Evelyn met his gaze.
"When the wasteland throws nightmares at us, we don't freeze—we adapt.
That's how Prism Base survives.
Perhaps the Brotherhood could learn something from that."
For a moment, Valk said nothing. Then, slowly, he inclined his head.
"Perhaps."
He looked past her to Neo, and there was a faint, reluctant respect there.
"I'll report this engagement to Major Kailas. It changes things. You've proven you're more than scavengers."

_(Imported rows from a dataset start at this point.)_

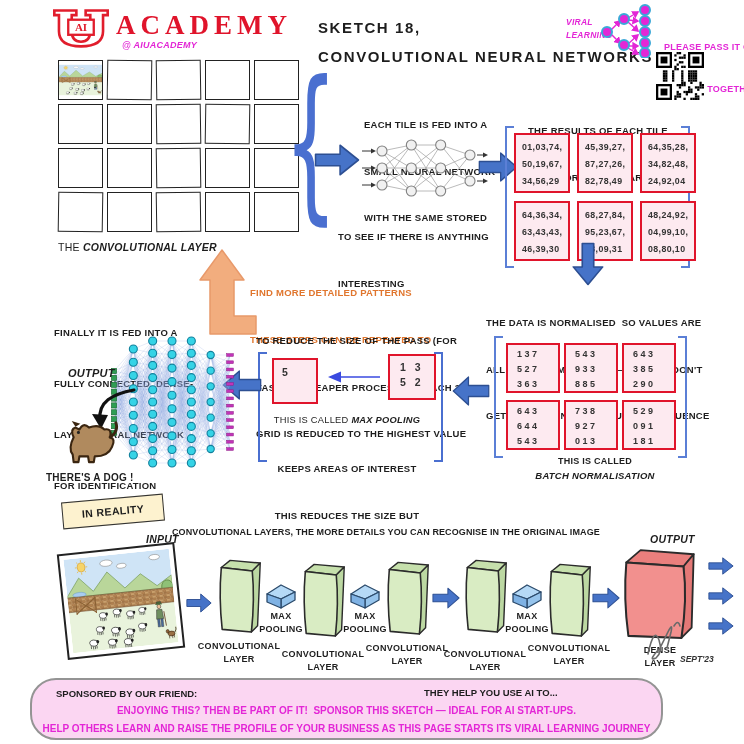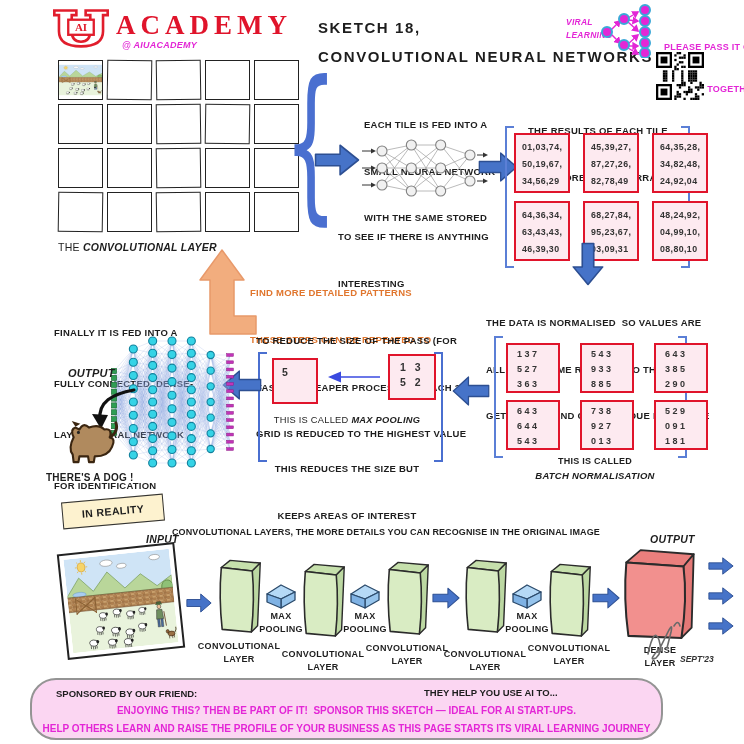--- a/index.html
+++ b/index.html
@@ -25,7 +25,7 @@
 .brk{position:absolute;width:9px;border:2.4px solid #5b7fd6}
 .brk.l{border-right:0}
 .brk.r{border-left:0}
-.agrid{position:absolute;display:grid;grid-template-columns:repeat(3,56px);grid-auto-rows:60px;gap:8px 13px}
+.agrid{position:absolute;display:grid;grid-template-columns:repeat(3,56px);grid-auto-rows:60px;gap:8px 7px}
 .abox{background:var(--array-pink);border:2px solid var(--red);padding:4px 2px 0 6px;font-size:8.8px;font-weight:bold;line-height:17px;letter-spacing:.4px;color:#333}
 .ngrid{position:absolute;display:grid;grid-template-columns:repeat(3,54px);grid-auto-rows:50px;gap:7px 20px}
 .nbox{background:var(--array-pink);border:2px solid var(--red);padding:2px 0 0 9px;font-size:9px;font-weight:bold;line-height:15px;letter-spacing:2.5px;color:#333}

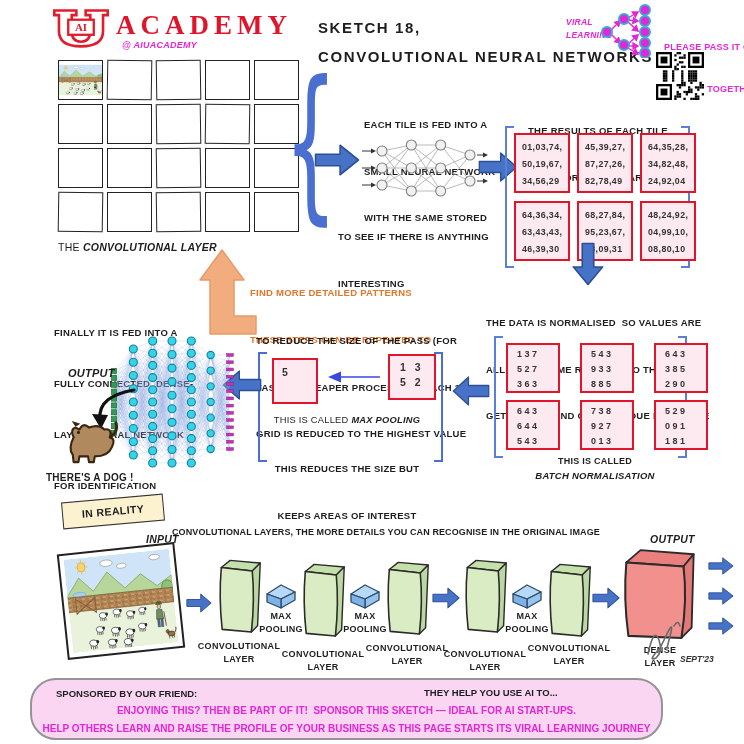--- a/index.html
+++ b/index.html
@@ -27,7 +27,7 @@
 .brk.r{border-left:0}
 .agrid{position:absolute;display:grid;grid-template-columns:repeat(3,56px);grid-auto-rows:60px;gap:8px 7px}
 .abox{background:var(--array-pink);border:2px solid var(--red);padding:4px 2px 0 6px;font-size:8.8px;font-weight:bold;line-height:17px;letter-spacing:.4px;color:#333}
-.ngrid{position:absolute;display:grid;grid-template-columns:repeat(3,54px);grid-auto-rows:50px;gap:7px 20px}
+.ngrid{position:absolute;display:grid;grid-template-columns:repeat(3,54px);grid-auto-rows:50px;gap:7px 4px}
 .nbox{background:var(--array-pink);border:2px solid var(--red);padding:2px 0 0 9px;font-size:9px;font-weight:bold;line-height:15px;letter-spacing:2.5px;color:#333}
 .pbox{position:absolute;background:var(--array-pink);border:2px solid var(--red);font-size:10.5px;font-weight:bold;color:#333;letter-spacing:3px;line-height:15px}
 .badge{position:absolute;left:62px;top:498px;width:102px;height:27px;background:var(--badge-cream);border:1.7px solid #333;transform:rotate(-5deg);text-align:center;line-height:24px;font-size:10.5px;font-weight:bold;letter-spacing:.4px}

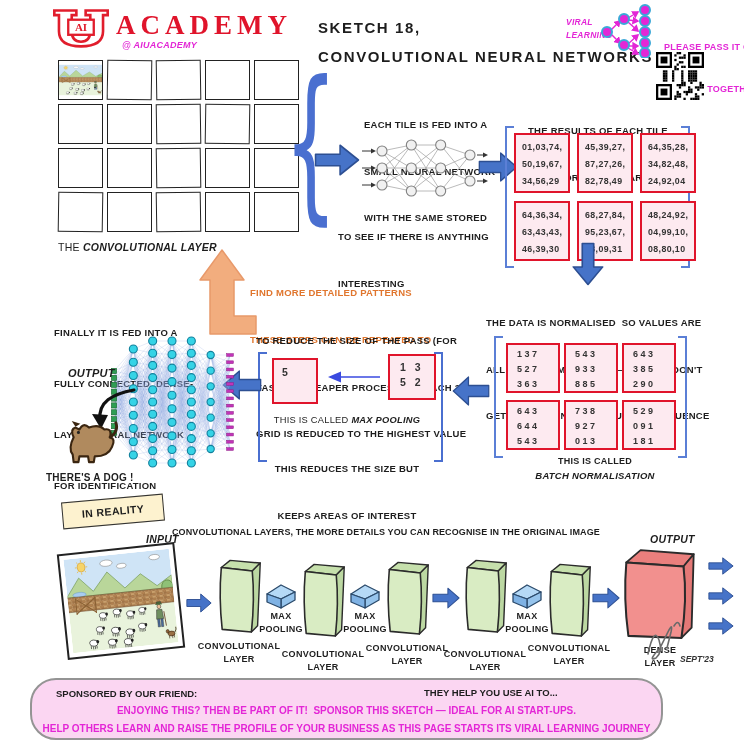--- a/index.html
+++ b/index.html
@@ -523,8 +523,8 @@
     </div>
   <div class="t" style="left:264px;top:413px;width:166px;text-align:center;font-size:9.3px"><span style="font-weight:normal">THIS IS CALLED </span><span style="font-style:italic">MAX POOLING</span></div>
   <div class="t" style="left:264px;top:430px;width:166px;text-align:center">
+    <div>KEEPS AREAS OF INTEREST</div>
     <div>THIS REDUCES THE SIZE BUT</div>
-    <div>KEEPS AREAS OF INTEREST</div>
   </div>
   <div class="barrow left" style="left:452px;top:374px;width:38px;height:34px">
       <svg viewBox="0 0 60 44" preserveAspectRatio="none">

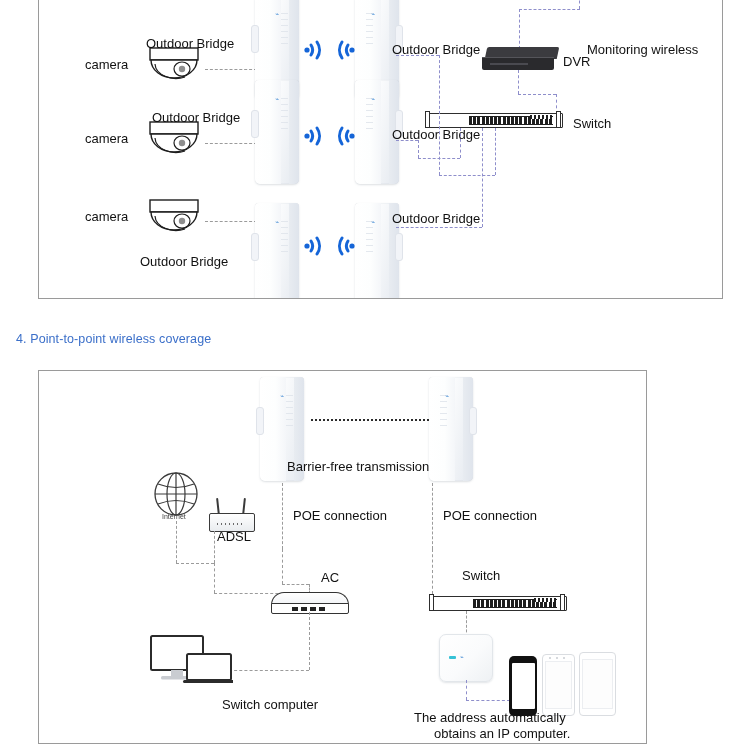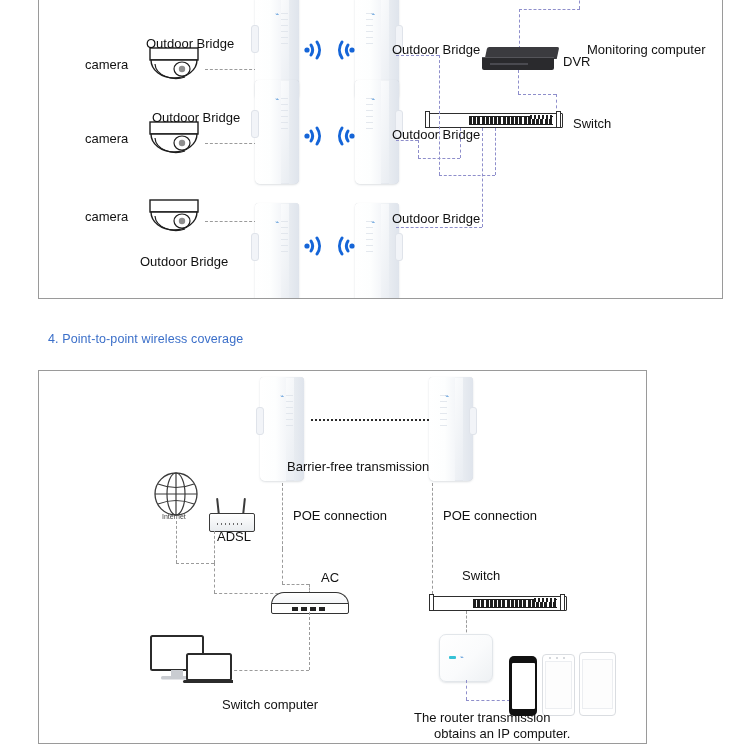--- a/index.html
+++ b/index.html
@@ -351,7 +351,7 @@
     </div>
     <div class="label" style="left:353px;top:257px;">Outdoor Bridge</div>
 
-    <div class="label" style="left:548px;top:88px;">Monitoring computer</div>
+    <div class="label" style="left:548px;top:88px;">Monitoring wireless</div>
 
     <div class="conn v" style="left:540px;top:40px;height:14px;"></div>
     <div class="conn h" style="left:480px;top:54px;width:61px;"></div>

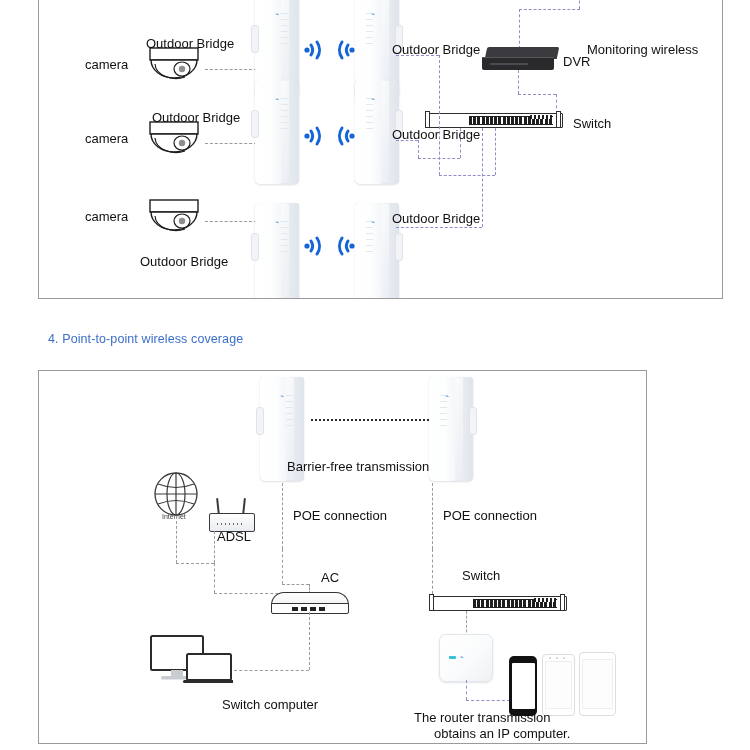--- a/index.html
+++ b/index.html
@@ -390,7 +390,7 @@
     <div class="conn v" style="left:443px;top:173px;height:99px;"></div>
   </div>
 
-  <div class="section-heading" style="left:16px;top:332px;margin-left:32px;">4. Point-to-point wireless coverage</div>
+  <div class="section-heading" style="left:16px;top:332px;">4. Point-to-point wireless coverage</div>
 
   <div class="diagram-frame" style="left:38px;top:370px;width:609px;height:374px;">
 

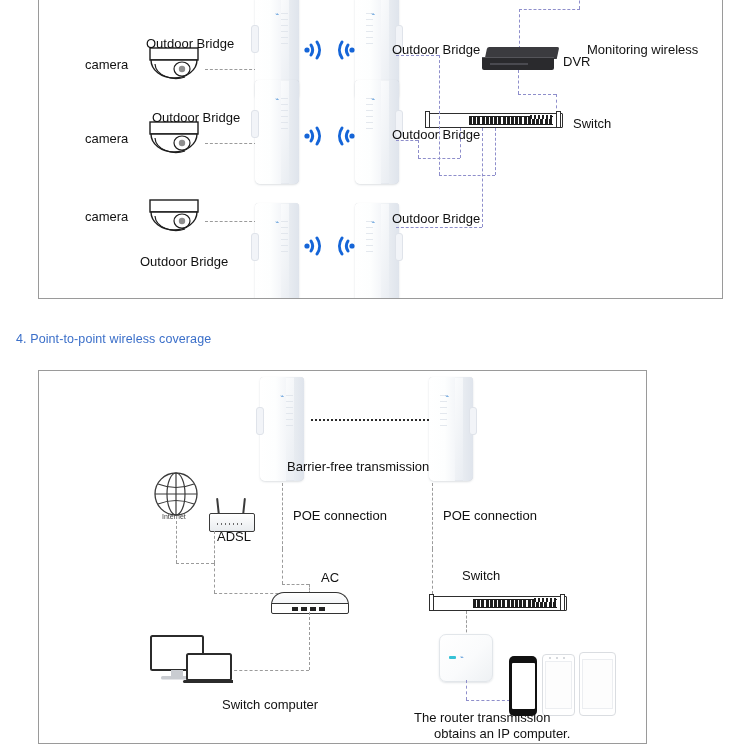--- a/index.html
+++ b/index.html
@@ -502,7 +502,7 @@
       <div class="scr"></div>
     </div>
 
-    <div class="label center" style="left:375px;top:340px;">The router transmission</div>
+    <div class="label center" style="left:375px;top:340px;">The address automatically</div>
     <div class="label center" style="left:395px;top:356px;">obtains an IP computer.</div>
   </div>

Evelyn gave a single, sharp nod.
"Then maybe next time, Lieutenant, we talk as allies—not conquerors and subjects."
Valk's mouth twitched, something between a smirk and acceptance.
"We'll see, Commander. For now… my men owe you a drink."
He turned away, leaving behind the corpses of monsters that had no right to exist—and the uneasy beginnings of an alliance forged in battle.
As the smoke thinned and the stars bled through the haze, Neo glanced toward the east, where the beasts had come from.
Something about that hunger—the resonance that had clawed into his mind—felt unfinished.
Incomplete.
Like the echo of something worse still stirring beyond the horizon.
And somewhere deep below, in the slumbering core of the base, the relic pulsed—just once— as if answering a call only he could hear.